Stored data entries
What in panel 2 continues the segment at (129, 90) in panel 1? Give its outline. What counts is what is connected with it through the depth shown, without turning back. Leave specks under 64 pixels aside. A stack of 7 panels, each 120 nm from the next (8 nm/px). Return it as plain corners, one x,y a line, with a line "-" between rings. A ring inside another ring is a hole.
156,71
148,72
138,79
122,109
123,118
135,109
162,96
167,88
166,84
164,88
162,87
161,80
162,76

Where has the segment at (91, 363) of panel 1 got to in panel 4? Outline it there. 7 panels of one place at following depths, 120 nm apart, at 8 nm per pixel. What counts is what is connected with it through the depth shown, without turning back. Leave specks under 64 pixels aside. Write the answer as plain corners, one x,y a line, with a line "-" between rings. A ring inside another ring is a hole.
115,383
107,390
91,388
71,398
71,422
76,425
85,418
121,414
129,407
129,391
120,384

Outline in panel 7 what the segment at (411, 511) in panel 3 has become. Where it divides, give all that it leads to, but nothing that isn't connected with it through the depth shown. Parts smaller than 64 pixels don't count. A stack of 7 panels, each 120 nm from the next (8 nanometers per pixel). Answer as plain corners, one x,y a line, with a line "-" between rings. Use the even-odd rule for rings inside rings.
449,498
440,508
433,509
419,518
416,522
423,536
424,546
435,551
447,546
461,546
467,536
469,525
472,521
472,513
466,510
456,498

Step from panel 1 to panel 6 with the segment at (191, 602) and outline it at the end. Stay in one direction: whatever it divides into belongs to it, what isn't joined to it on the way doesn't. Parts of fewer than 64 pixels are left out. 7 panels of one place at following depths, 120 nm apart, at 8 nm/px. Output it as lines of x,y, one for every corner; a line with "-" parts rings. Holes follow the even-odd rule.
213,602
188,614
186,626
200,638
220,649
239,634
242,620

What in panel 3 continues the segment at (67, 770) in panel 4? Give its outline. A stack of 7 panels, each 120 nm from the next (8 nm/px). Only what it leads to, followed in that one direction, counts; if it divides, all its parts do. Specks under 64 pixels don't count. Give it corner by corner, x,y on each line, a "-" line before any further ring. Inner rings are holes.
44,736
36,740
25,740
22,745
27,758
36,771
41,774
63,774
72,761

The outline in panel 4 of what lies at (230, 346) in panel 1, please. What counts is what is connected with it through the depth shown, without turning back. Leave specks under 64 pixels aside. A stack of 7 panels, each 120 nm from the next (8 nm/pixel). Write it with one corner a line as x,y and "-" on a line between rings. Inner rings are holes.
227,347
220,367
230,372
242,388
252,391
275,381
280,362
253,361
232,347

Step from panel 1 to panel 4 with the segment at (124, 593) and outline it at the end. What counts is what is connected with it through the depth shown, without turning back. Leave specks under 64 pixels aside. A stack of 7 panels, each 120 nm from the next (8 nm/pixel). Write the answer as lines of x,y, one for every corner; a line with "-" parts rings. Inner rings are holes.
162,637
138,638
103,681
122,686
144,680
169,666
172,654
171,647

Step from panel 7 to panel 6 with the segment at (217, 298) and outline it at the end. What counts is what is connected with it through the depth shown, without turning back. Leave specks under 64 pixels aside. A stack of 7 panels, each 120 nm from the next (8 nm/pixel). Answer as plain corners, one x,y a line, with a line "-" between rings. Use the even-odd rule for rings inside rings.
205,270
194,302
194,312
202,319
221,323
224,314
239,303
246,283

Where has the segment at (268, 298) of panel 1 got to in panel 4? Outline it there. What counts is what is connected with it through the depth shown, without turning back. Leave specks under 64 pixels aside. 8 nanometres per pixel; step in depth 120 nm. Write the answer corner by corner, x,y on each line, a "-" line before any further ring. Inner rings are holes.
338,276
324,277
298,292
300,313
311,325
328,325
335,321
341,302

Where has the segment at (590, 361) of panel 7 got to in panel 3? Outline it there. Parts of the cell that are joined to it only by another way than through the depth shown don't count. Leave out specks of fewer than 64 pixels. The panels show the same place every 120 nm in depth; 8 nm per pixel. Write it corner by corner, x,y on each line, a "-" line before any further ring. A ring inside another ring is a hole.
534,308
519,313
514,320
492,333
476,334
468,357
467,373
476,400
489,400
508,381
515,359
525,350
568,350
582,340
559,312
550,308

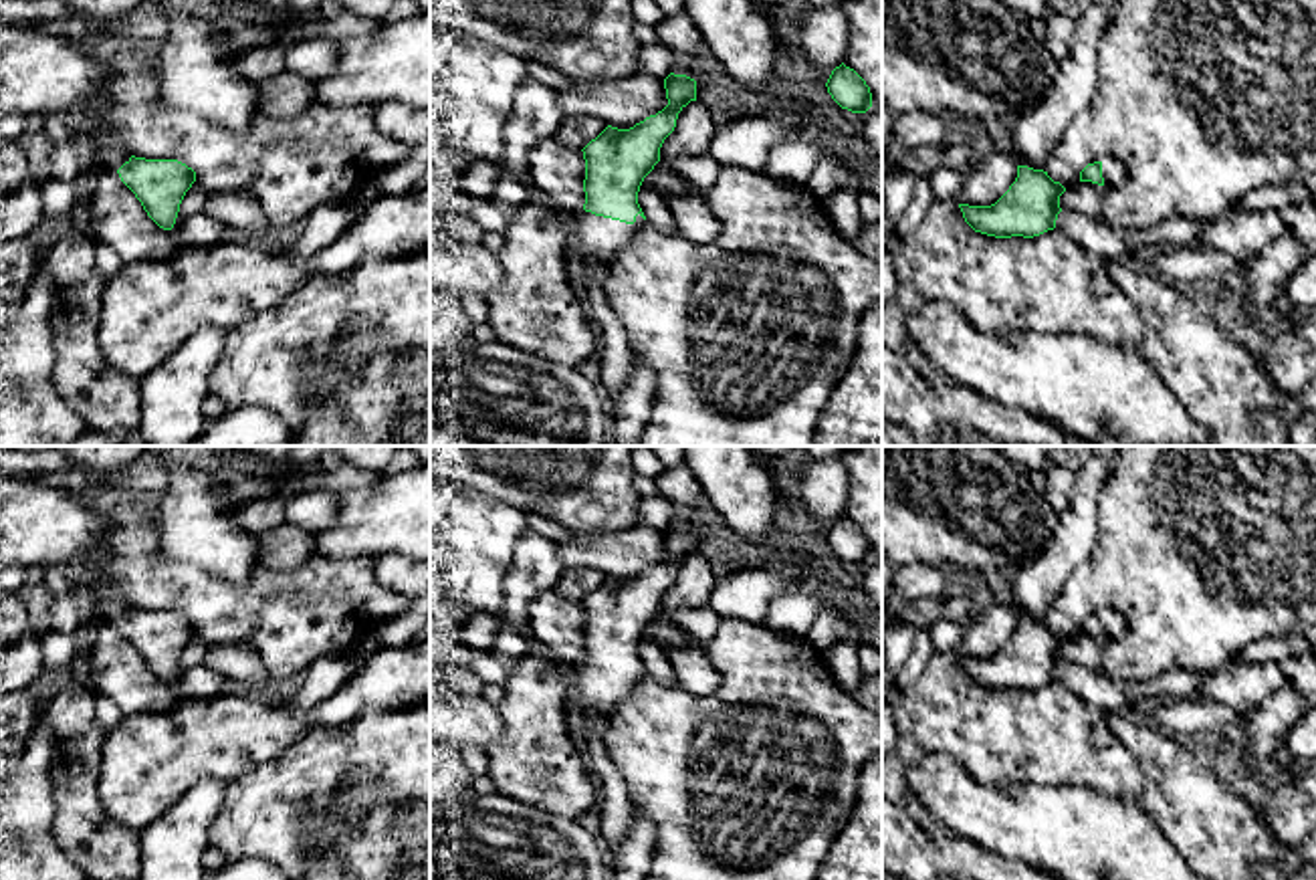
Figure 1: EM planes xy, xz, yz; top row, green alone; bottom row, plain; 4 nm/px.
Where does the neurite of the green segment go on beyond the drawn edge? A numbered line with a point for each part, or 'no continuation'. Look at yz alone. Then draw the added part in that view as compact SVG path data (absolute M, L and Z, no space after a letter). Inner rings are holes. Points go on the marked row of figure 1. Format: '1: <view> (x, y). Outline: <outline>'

**Exercise objective:** Output the entries above verbatim. Omit the images.

**Task solution:**
What in panel 2 continues the segment at (129, 90) in panel 1? Give its outline. What counts is what is connected with it through the depth shown, without turning back. Leave specks under 64 pixels aside. A stack of 7 panels, each 120 nm from the next (8 nm/px). Return it as plain corners, one x,y a line, with a line "-" between rings. A ring inside another ring is a hole.
156,71
148,72
138,79
122,109
123,118
135,109
162,96
167,88
166,84
164,88
162,87
161,80
162,76

Where has the segment at (91, 363) of panel 1 got to in panel 4? Outline it there. 7 panels of one place at following depths, 120 nm apart, at 8 nm per pixel. What counts is what is connected with it through the depth shown, without turning back. Leave specks under 64 pixels aside. Write the answer as plain corners, one x,y a line, with a line "-" between rings. A ring inside another ring is a hole.
115,383
107,390
91,388
71,398
71,422
76,425
85,418
121,414
129,407
129,391
120,384

Outline in panel 7 what the segment at (411, 511) in panel 3 has become. Where it divides, give all that it leads to, but nothing that isn't connected with it through the depth shown. Parts smaller than 64 pixels don't count. A stack of 7 panels, each 120 nm from the next (8 nanometers per pixel). Answer as plain corners, one x,y a line, with a line "-" between rings. Use the even-odd rule for rings inside rings.
449,498
440,508
433,509
419,518
416,522
423,536
424,546
435,551
447,546
461,546
467,536
469,525
472,521
472,513
466,510
456,498

Step from panel 1 to panel 6 with the segment at (191, 602) and outline it at the end. Stay in one direction: whatever it divides into belongs to it, what isn't joined to it on the way doesn't. Parts of fewer than 64 pixels are left out. 7 panels of one place at following depths, 120 nm apart, at 8 nm/px. Output it as lines of x,y, one for every corner; a line with "-" parts rings. Holes follow the even-odd rule.
213,602
188,614
186,626
200,638
220,649
239,634
242,620

What in panel 3 continues the segment at (67, 770) in panel 4? Give its outline. A stack of 7 panels, each 120 nm from the next (8 nm/px). Only what it leads to, followed in that one direction, counts; if it divides, all its parts do. Specks under 64 pixels don't count. Give it corner by corner, x,y on each line, a "-" line before any further ring. Inner rings are holes.
44,736
36,740
25,740
22,745
27,758
36,771
41,774
63,774
72,761

The outline in panel 4 of what lies at (230, 346) in panel 1, please. What counts is what is connected with it through the depth shown, without turning back. Leave specks under 64 pixels aside. A stack of 7 panels, each 120 nm from the next (8 nm/pixel). Write it with one corner a line as x,y and "-" on a line between rings. Inner rings are holes.
227,347
220,367
230,372
242,388
252,391
275,381
280,362
253,361
232,347

Step from panel 1 to panel 4 with the segment at (124, 593) and outline it at the end. What counts is what is connected with it through the depth shown, without turning back. Leave specks under 64 pixels aside. A stack of 7 panels, each 120 nm from the next (8 nm/pixel). Write the answer as lines of x,y, one for every corner; a line with "-" parts rings. Inner rings are holes.
162,637
138,638
103,681
122,686
144,680
169,666
172,654
171,647

Step from panel 7 to panel 6 with the segment at (217, 298) and outline it at the end. What counts is what is connected with it through the depth shown, without turning back. Leave specks under 64 pixels aside. A stack of 7 panels, each 120 nm from the next (8 nm/pixel). Answer as plain corners, one x,y a line, with a line "-" between rings. Use the even-odd rule for rings inside rings.
205,270
194,302
194,312
202,319
221,323
224,314
239,303
246,283

Where has the segment at (268, 298) of panel 1 got to in panel 4? Outline it there. What counts is what is connected with it through the depth shown, without turning back. Leave specks under 64 pixels aside. 8 nanometres per pixel; step in depth 120 nm. Write the answer corner by corner, x,y on each line, a "-" line before any further ring. Inner rings are holes.
338,276
324,277
298,292
300,313
311,325
328,325
335,321
341,302

Where has the segment at (590, 361) of panel 7 got to in panel 3? Outline it there. Parts of the cell that are joined to it only by another way than through the depth shown don't count. Leave out specks of fewer than 64 pixels. The panels show the same place every 120 nm in depth; 8 nm per pixel. Write it corner by corner, x,y on each line, a "-" line before any further ring. A ring inside another ring is a hole.
534,308
519,313
514,320
492,333
476,334
468,357
467,373
476,400
489,400
508,381
515,359
525,350
568,350
582,340
559,312
550,308

Figure 1: EM planes xy, xz, yz; top row, green alone; bottom row, plain; 4 nm/px.
Where does the neurite of the green segment go on beyond the drawn edge? A numbered line with a point for each part, or 'no continuation'. Look at yz alone. Then draw the added part in that view as compact SVG path data (absolute M, L and Z, no space after a letter). Inner rings are holes. Points go on the marked row of figure 1. Format: '1: <view> (x, y). Outline: <outline>'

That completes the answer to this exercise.